Top of RECORDS FOR THIS EXERCISE

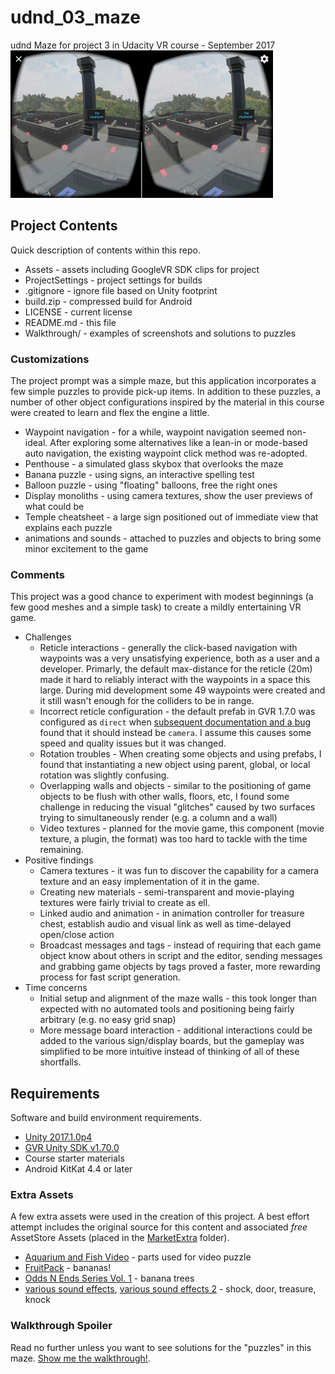 # udnd_03_maze
udnd Maze for project 3 in Udacity VR course - September 2017
![Maze Overview from the "Penthouse"](Walkthrough/penthouse.gif)

## Project Contents
Quick description of contents within this repo.

* Assets - assets including GoogleVR SDK clips for project
* ProjectSettings - project settings for builds
* .gitignore - ignore file based on Unity footprint
* build.zip - compressed build for Android
* LICENSE - current license
* README.md - this file
* Walkthrough/ - examples of screenshots and solutions to puzzles

### Customizations
The project prompt was a simple maze, but this application incorporates a few
simple puzzles to provide pick-up items.  In addition to these puzzles, a number
of other object configurations inspired by the material in this course were
created to learn and flex the engine a little.

* Waypoint navigation - for a while, waypoint navigation seemed non-ideal. After
exploring some alternatives like a lean-in or mode-based auto navigation, the
existing waypoint click method was re-adopted.  
* Penthouse - a simulated glass skybox that overlooks the maze
* Banana puzzle - using signs, an interactive spelling test
* Balloon puzzle - using "floating" balloons, free the right ones
* Display monoliths - using camera textures, show the user previews of what could be
* Temple cheatsheet - a large sign positioned out of immediate view that explains each puzzle
* animations and sounds - attached to puzzles and objects to bring some minor excitement to the game

### Comments
This project was a good chance to experiment with modest beginnings (a few good meshes
and a simple task) to create a mildly entertaining VR game.

* Challenges
  * Reticle interactions - generally the click-based navigation with waypoints was
    a very unsatisfying experience, both as a user and a developer.  Primarly,
    the default max-distance for the reticle (20m) made it hard
    to reliably interact with the waypoints in a space this large.  During mid development
    some 49 waypoints were created and it still wasn't enough for the colliders to be in range.
  * Incorrect reticle configuration - the default prefab in GVR 1.7.0 was configured as
    ``direct`` when [subsequent documentation and a bug](https://github.com/googlevr/gvr-unity-sdk/issues/666#issuecomment-322941244)
    found that it should instead be ``camera``.  I assume this causes some speed and
    quality issues but it was changed.
  * Rotation troubles - When creating some objects and using prefabs, I found that
    instantiating a new object using parent, global, or local rotation was slightly confusing.
  * Overlapping walls and objects - similar to the positioning of game objects to be
    flush with other walls, floors, etc, I found some challenge in reducing the visual
    "glitches" caused by two surfaces trying to simultaneously render (e.g. a column and a wall)
  * Video textures - planned for the movie game, this component (movie texture, a plugin, the format)
    was too hard to tackle with the time remaining.  
* Positive findings
  * Camera textures - it was fun to discover the capability for a camera texture and
    an easy implementation of it in the game.
  * Creating new materials - semi-transparent and movie-playing textures were fairly trivial
    to create as ell.
  * Linked audio and animation - in animation controller for treasure chest, establish
    audio and visual link as well as time-delayed open/close action
  * Broadcast messages and tags - instead of requiring that each game object know about
    others in script and the editor, sending messages and grabbing game objects
    by tags proved a faster, more rewarding process for fast script generation.
* Time concerns
  * Initial setup and alignment of the maze walls - this took longer than expected with
    no automated tools and positioning being fairly arbitrary (e.g. no easy grid snap)
  * More message board interaction - additional interactions could be added to the
    various sign/display boards, but the gameplay was simplified to be more intuitive
    instead of thinking of all of these shortfalls.


## Requirements
Software and build environment requirements.

* [Unity 2017.1.0p4](https://unity3d.com/get-unity/download/archive)
* [GVR Unity SDK v1.70.0](https://github.com/googlevr/gvr-unity-sdk/releases/tag/v1.70.0)
* Course starter materials
* Android KitKat 4.4 or later

### Extra Assets
A few extra assets were used in the creation of this project.  A best effort attempt includes the original source for this content and associated *free* AssetStore Assets (placed in the [MarketExtra](Assets/MarketExtra) folder).

* [Aquarium and Fish Video](https://www.youtube.com/watch?v=bdnHKdb-Oss) - parts used for video puzzle
* [FruitPack](https://www.assetstore.unity3d.com/en/#!/content/80254) - bananas!
* [Odds N Ends Series Vol. 1](https://www.assetstore.unity3d.com/en/#!/content/60504) - banana trees
* [various sound effects](https://www.partnersinrhyme.com/soundfx), [various sound effects 2](http://freesound.org) - shock, door, treasure, knock

### Walkthrough Spoiler
Read no further unless you want to see solutions for the "puzzles" in this maze.
[Show me the walkthrough!](Walkthrough/README.md).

Bottom of RECORDS FOR THIS EXERCISE

§ **WORK ORDER**: Above are the records. Print exactly, and only, the lines from the line with "I found that" to the line with "objects to be", both inclusive.

§ **OUTPUT BELOW**:
  * Rotation troubles - When creating some objects and using prefabs, I found that
    instantiating a new object using parent, global, or local rotation was slightly confusing.
  * Overlapping walls and objects - similar to the positioning of game objects to be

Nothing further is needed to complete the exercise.